Die Aufgaben ::
1. Nennen Sie bitte alle Fortbewegungsarten, die in der Überschrift des Tourenberichts aufgezählt werden.
2. Schreiben Sie aus dem Tourenbericht die Stelle von „Vier Uhr morgens.“ bis „jetzt zu Ende.“ wörtlich ab, beide Enden eingeschlossen.

Vorliegender Text ::
Bike, Hike, Ski – die Hintere Schwärze und ihre Nordwand als Tagestour ab Vent.
Vier Uhr morgens. Ganz Vent schläft tief und fest. Ganz Vent? Nein! Der Briefträger eilt von Haus zu Haus des Bergsteigerdorfs im hintersten Ötztal. Auch eine Bauernfamilie ist bereits wach. Und das ist gut so. Denn anders wäre unsere Tour auf die Hintere Schwärze (3.624 m) und durch ihre Nordwand schon jetzt zu Ende.
Just in dem Moment, als ich mich auf mein Mountainbike schwingen will, fällt mir der platte Hinterreifen auf. Pumpe – nicht dabei. Bleibt nur eine Option: Dem Briefträger hinterher und hoffen, dass er Rat weiß. Tom hängt sich mit seinem (fahrtüchtigen) Rad an die Fersen des Postlers. Kann ihn nach einigen Minuten stellen und ihm unser Problem erläutern.
Um 4 Uhr morgens in einem Ort mit 130 Einwohnern eine Luftpumpe aufzureiben – gar nicht so einfach. Aber wenn nicht hier, wo sonst, fällt dem Briefträger sofort ein passender Haushalt ein. Am Reinstadler-Hof brenne bereits Licht. Tom klopft. Noch schlaftrunken öffnet die Bäuerin die Tür, zeigt sich sofort offen und leiht uns ihre Radpumpe.
Am liebsten würden wir sie gerade abschmusen. Unsere Tour ist gerettet und als Dankeschön verweise ich hier sehr gerne auf die Pension der Familie. Hintere Schwärze Nordwand, wir kommen!

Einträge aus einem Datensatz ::
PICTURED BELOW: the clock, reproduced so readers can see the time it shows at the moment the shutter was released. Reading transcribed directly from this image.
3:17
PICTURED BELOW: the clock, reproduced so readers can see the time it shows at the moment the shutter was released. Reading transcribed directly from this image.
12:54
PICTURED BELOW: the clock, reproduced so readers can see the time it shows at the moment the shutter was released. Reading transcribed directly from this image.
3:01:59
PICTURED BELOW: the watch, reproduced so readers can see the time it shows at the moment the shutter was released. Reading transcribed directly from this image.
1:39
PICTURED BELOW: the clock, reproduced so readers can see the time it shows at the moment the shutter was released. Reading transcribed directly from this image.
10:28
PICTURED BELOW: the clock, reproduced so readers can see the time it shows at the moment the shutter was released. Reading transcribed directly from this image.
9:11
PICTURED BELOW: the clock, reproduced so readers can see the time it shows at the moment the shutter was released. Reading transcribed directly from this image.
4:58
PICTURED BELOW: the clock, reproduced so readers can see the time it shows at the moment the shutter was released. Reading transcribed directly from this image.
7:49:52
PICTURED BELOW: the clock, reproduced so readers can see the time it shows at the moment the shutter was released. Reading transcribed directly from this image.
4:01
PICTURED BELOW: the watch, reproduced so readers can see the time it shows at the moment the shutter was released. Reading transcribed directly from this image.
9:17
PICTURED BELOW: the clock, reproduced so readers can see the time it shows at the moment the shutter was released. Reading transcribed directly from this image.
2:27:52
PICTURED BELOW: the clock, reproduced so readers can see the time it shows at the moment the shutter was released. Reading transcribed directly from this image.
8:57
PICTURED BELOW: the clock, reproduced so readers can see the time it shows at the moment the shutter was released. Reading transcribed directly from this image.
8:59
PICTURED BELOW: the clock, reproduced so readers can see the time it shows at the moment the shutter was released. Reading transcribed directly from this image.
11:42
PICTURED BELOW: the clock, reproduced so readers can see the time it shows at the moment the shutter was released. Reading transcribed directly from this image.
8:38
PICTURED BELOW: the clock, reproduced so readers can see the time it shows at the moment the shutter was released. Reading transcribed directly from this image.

Erwartete Antworten ::
1. Bike, Hike, Ski

2.
Vier Uhr morgens. Ganz Vent schläft tief und fest. Ganz Vent? Nein! Der Briefträger eilt von Haus zu Haus des Bergsteigerdorfs im hintersten Ötztal. Auch eine Bauernfamilie ist bereits wach. Und das ist gut so. Denn anders wäre unsere Tour auf die Hintere Schwärze (3.624 m) und durch ihre Nordwand schon jetzt zu Ende.